Burks suffered turf toe in Week 4 against the Indianapolis Colts and was placed on injured reserve on October 8, 2022. He was activated from injured reserve on November 12. During a Week 11 27–17 road victory over the Green Bay Packers, Burks was the leading receiver with seven receptions for 111 yards. In the next game against the Cincinnati Bengals, he had four receptions for 70 yards and scored his first NFL touchdown on a fumble recovery in the end zone during the 20–16 loss. The following week against the Eagles, Burks scored his first professional receiving touchdown on a 25-yard reception in the 35–10 road loss.

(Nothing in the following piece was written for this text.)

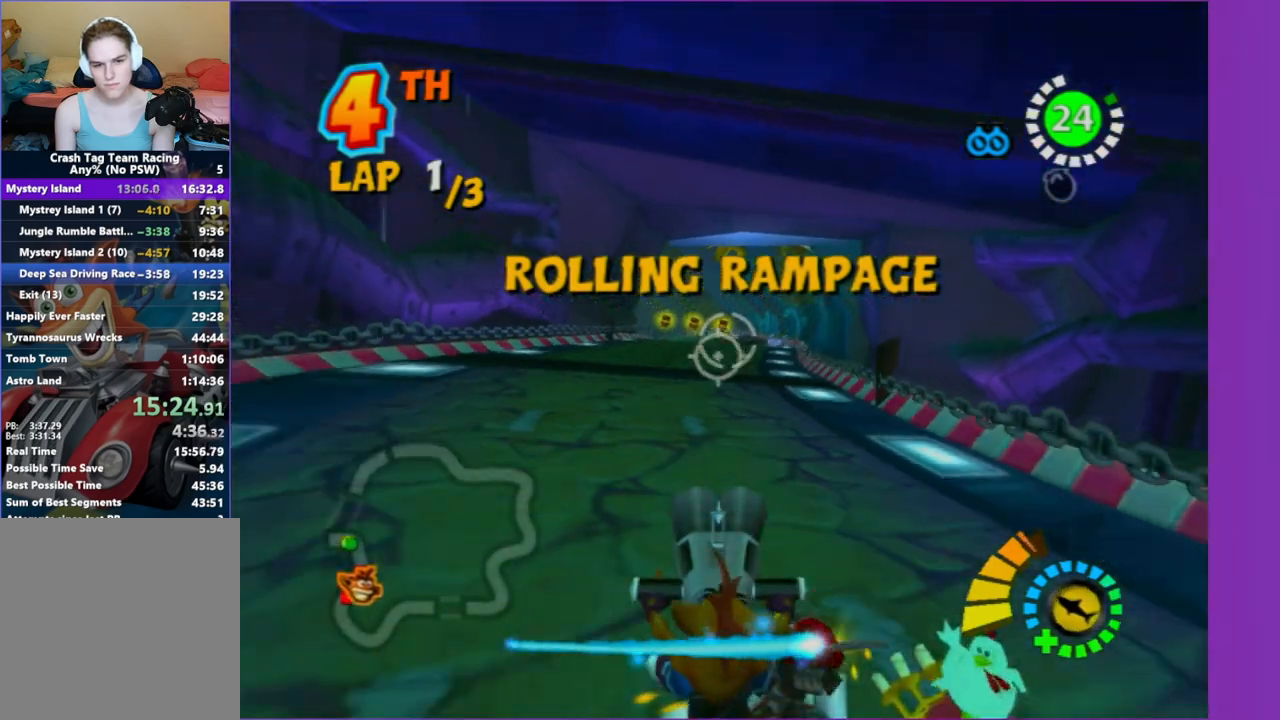
{"dt_ms": 500, "buttons": [], "left_stick": "down-right", "right_stick": "center", "button_events": [[50, "B", "down"], [217, "B", "up"]]}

Burks finished his rookie year with 33 receptions for 444 yards and a touchdown to go along with four carries for 47 yards as well as a touchdown on a fumble recovery in 11 games and six starts.

====2023 season====
During a joint practice with the Minnesota Vikings on August 17, 2023, Burks caught a deep pass and landed on his knee, causing an LCL sprain. Burks missed Weeks 4 and 5 due to the injury.

Burks finished his second professional season with 16 receptions for 221 yards to go along with five carries for 18 yards in 11 games and nine starts.

====2024 season====
Burks entered the 2024 season behind DeAndre Hopkins, Calvin Ridley, and Tyler Boyd on the depth chart.

On October 18, 2024, Burks was ruled out ahead of Week 7 matchup against the Buffalo Bills after suffering a knee injury in practice, and he was placed on injured reserve the following day. On December 4, head coach Brian Callahan announced that Burks underwent season-ending surgery to repair his ACL. Burks finished the 2024 season with four receptions for 34 yards in five games and two starts.

====2025 season====
On May 1, 2025, the Titans declined the fifth-year option of Burks' contract, making him a free agent in 2026.

On July 26, Burks suffered a fractured collarbone in training camp after making a diving one-handed catch. Two days later, he was placed on injured reserve after clearing waivers. On October 7, Burks was waived by the Titans.

===Washington Commanders===
Burks signed with the Washington Commanders' practice squad on October 17, 2025. He was elevated to the active roster for the team's Week 9 game against the Seattle Seahawks, finishing the game with a 15-yard reception. On November 5, the Commanders signed Burks to the active roster following a season-ending injury to Luke McCaffrey. Five days later, Burks underwent surgery to repair a finger that he broke in the Week 10 loss to the Detroit Lions.

During a narrow Week 13 27–26 overtime loss to the Denver Broncos, Burks had a one-handed touchdown reception to tie the game in the third quarter. The catch quickly gained attention on social media for its likeness to Odell Beckham Jr.'s notable one-handed catch, with Beckham Jr. himself acknowledging the resemblance between the two catches. He finished the 2025 season with 10 receptions for 130 yards and one touchdown.

On March 12, 2026, Burks re-signed with the Commanders on a one-year contract.

==NFL career statistics==

Legend
| Bold | Career high |

=== Regular season ===

Year: Team; Games; Receiving; Rushing; Fumbles
GP: GS; Rec; Yds; Avg; Lng; TD; Att; Yds; Avg; Lng; TD; Fum; Lost; FR; TD
2022: TEN; 11; 6; 33; 444; 13.5; 51; 1; 4; 47; 11.8; 20; 0; 0; 0; 1; 1
2023: TEN; 11; 9; 16; 221; 13.8; 70; 0; 5; 18; 3.6; 9; 0; 0; 0; 0; 0
2024: TEN; 5; 2; 4; 34; 8.5; 13; 0; 2; 1; 0.5; 6; 0; 0; 0; 0; 0
2025: WAS; 8; 3; 10; 130; 13.0; 37; 1; 0; 0; 0.0; 0; 0; 0; 0; 0; 0
Career: 35; 20; 63; 829; 13.2; 70; 2; 11; 66; 6.0; 20; 0; 0; 0; 1; 1

== Personal life ==
Burks is an avid hog hunter. He has asthma.